Оден — Это действительно работает. И я уверен, если бы я взял Профессора Б. Ф. Скиннера [354] и снабженный надлежащими наркотиками и приборами, я мог бы уже через неделю рассказывать публично Афанасьевский символ веры [355]. Проблема с бихевиористами состоит в том, что они всегда умеют исключить себя из своих теорий. Если все наши действия — обусловленное поведение, естественно, наши теории, тоже.

Корр. — Вы видите какую-нибудь духовность во всех тех хиппи на площади Святого Марка? Вы ведь жили среди них в течение некоторого времени.

Оден — Я не знаю никого из них, так что я могу сообщить? Что мне действительно в них нравится — они попробовали восстановить дух карнавала, кое-что, что заметно недоставало нашей культуре. Но я боюсь, что, когда они полностью отказываются от работы, забава становится уродством.

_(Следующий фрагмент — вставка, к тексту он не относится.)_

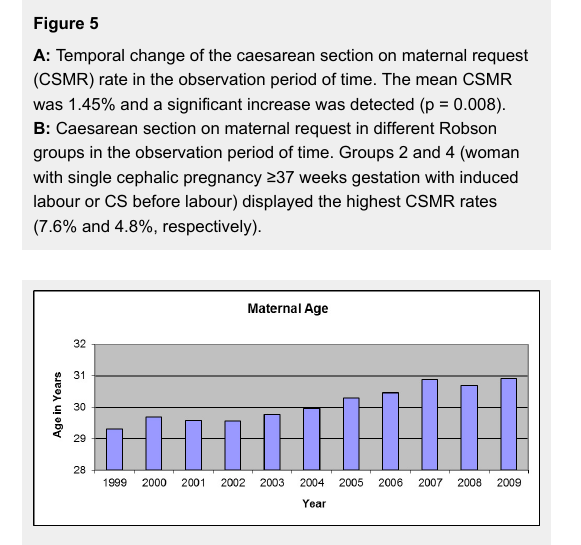
The maternal age increased significantly from 29.3 to 30.9 years in 2009 (p <0.0001).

Корр. — Ваша новая поэма "Цирцея" говорит как раз об этом:

Она не ожесточает своих жертв

(животные могли укусить или гвоздь). Она приравнивает их к цветам,

сидячие фаталисты, которые не возражают и только

 могут говорить с собой.

Видимо, Вы знаете, что поколение лучше, чем Вы думаете.

Оден — Я должен сказать, что восхищаюсь теми, кто не участвует в крысиной гонке, кто отказывается от денег и мирских товаров. Я не могу этого сделать, я — слишком мирской.

Корр. — У вас есть какие-нибудь кредитные карточки?

Оден — Одна. Я никогда ею не пользуюсь, если интересно, я использовал ее только однажды, в Израиле, оплатив счет гостиницы. Я был воспитан в духе, что не должен покупать того, за что не могу заплатить наличными. Мысль о долге тревожит меня. Я предполагаю, что наша экономика разрушилась бы, если бы каждый придерживался моего мнения.

Корр. — Вы — хороший бизнесмен: Вы ведете переговоры, заключаете сделку, и т. д?

Оден — Нет. Это не предмет для моих рассуждений.

Корр. — Но Вы получаете то, что в Ваших силах за свою поэзию. Я был удивлен на днях, увидев вашу поэму в Поэзии — где платят лишь пятьдесят центов за строчку.

Оден — Конечно, я получаю то, что могу — кто же еще? Мне кажется, что получив на днях от них свой чек, я использовал его прежде, чем заметил, что я его получил.